In 1989, Hungary became independent of communism/socialism, and they seem to be a thriving member of the European Union. It’s interesting to me that our point of reference for these post-WW2, former communist countries, is really not an accurate depiction in the larger picture of their history. Most of these countries, in fact, have histories that are very European with monarchy-based governance.

The “Buda” side of the Danube is the hilly side of the river, atop which sits the old city castles, bastions and fortresses. It is truly a city within a city, although from down in “Pest” it looks like just a castle on the hilltop. A walkabout up there took me to some of the oldest structures in Europe, including a synagogue dating back to 500AD!

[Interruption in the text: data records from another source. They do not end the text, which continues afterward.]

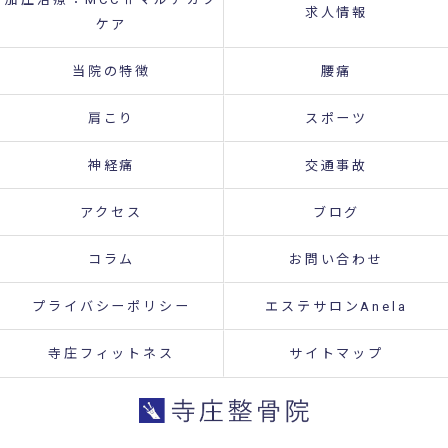
求人情報
ケア
当院の特徴
腰痛
肩こり
スポーツ
神経痛
交通事故
アクセス
ブログ
コラム
お問い合わせ
プライバシーポリシー
エステサロンAnela
寺庄フィットネス
サイトマップ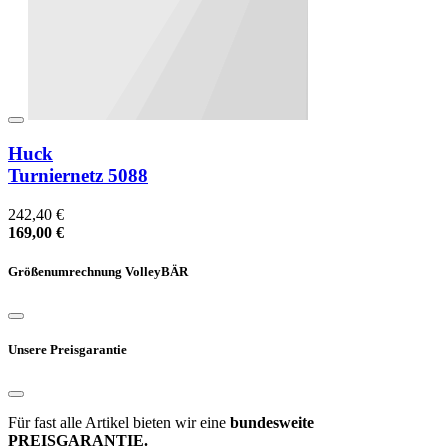
Huck
Turniernetz 5088
242,40 €
169,00 €
Größenumrechnung VolleyBÄR
Unsere Preisgarantie
Für fast alle Artikel bieten wir eine
bundesweite
PREISGARANTIE.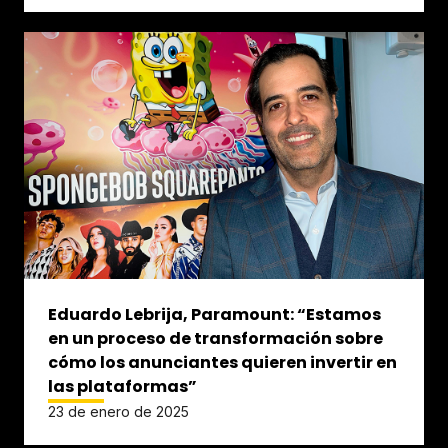
Eduardo Lebrija, Paramount: “Estamos
en un proceso de transformación sobre
cómo los anunciantes quieren invertir en
las plataformas”
23 de enero de 2025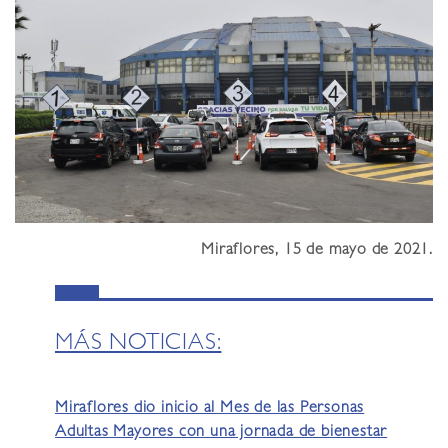
Miraflores, 15 de mayo de 2021.
MÁS NOTICIAS:
Miraflores dio inicio al Mes de las Personas
Adultas Mayores con una jornada de bienestar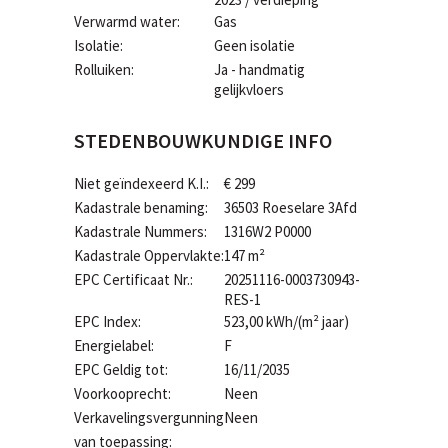
Verwarmd water:
Gas
Isolatie:
Geen isolatie
Rolluiken:
Ja - handmatig
gelijkvloers
STEDENBOUWKUNDIGE INFO
Niet geïndexeerd K.I.:
€ 299
Kadastrale benaming:
36503 Roeselare 3Afd
Kadastrale Nummers:
1316W2 P0000
Kadastrale Oppervlakte:
147 m²
EPC Certificaat Nr.:
20251116-0003730943-
RES-1
EPC Index:
523,00 kWh/(m² jaar)
Energielabel:
F
EPC Geldig tot:
16/11/2035
Voorkooprecht:
Neen
Verkavelingsvergunning
Neen
van toepassing:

The “Pest” side of the city is a bit more modern and has a lot of energy and charm. The HopOn-HopOff tour also included a nighttime version, which was extra lovely, to see the city all lit up at night. They also offer a mellow ride on the Danube for yet another perspective of the city. There are many beautiful buildings and landmarks to enjoy.

There’s a St. Stephen’s Cathedral here as well…same as in Prague and equally beautiful. The massive Parliament building, the indoor market, and the dramatic Chain Bridge. I also went to the Grand Chorale Synagogue with a magnificent holocaust remembrance garden. It’s one of several synagogues that still actively exist in Budapest, and surely one of the most grand in all of Europe.

Unfortunately, I struggled with a nasty head cold throughout my time here, which zapped my energy, but not my enthusiasm for this magnificent, interesting, unique city.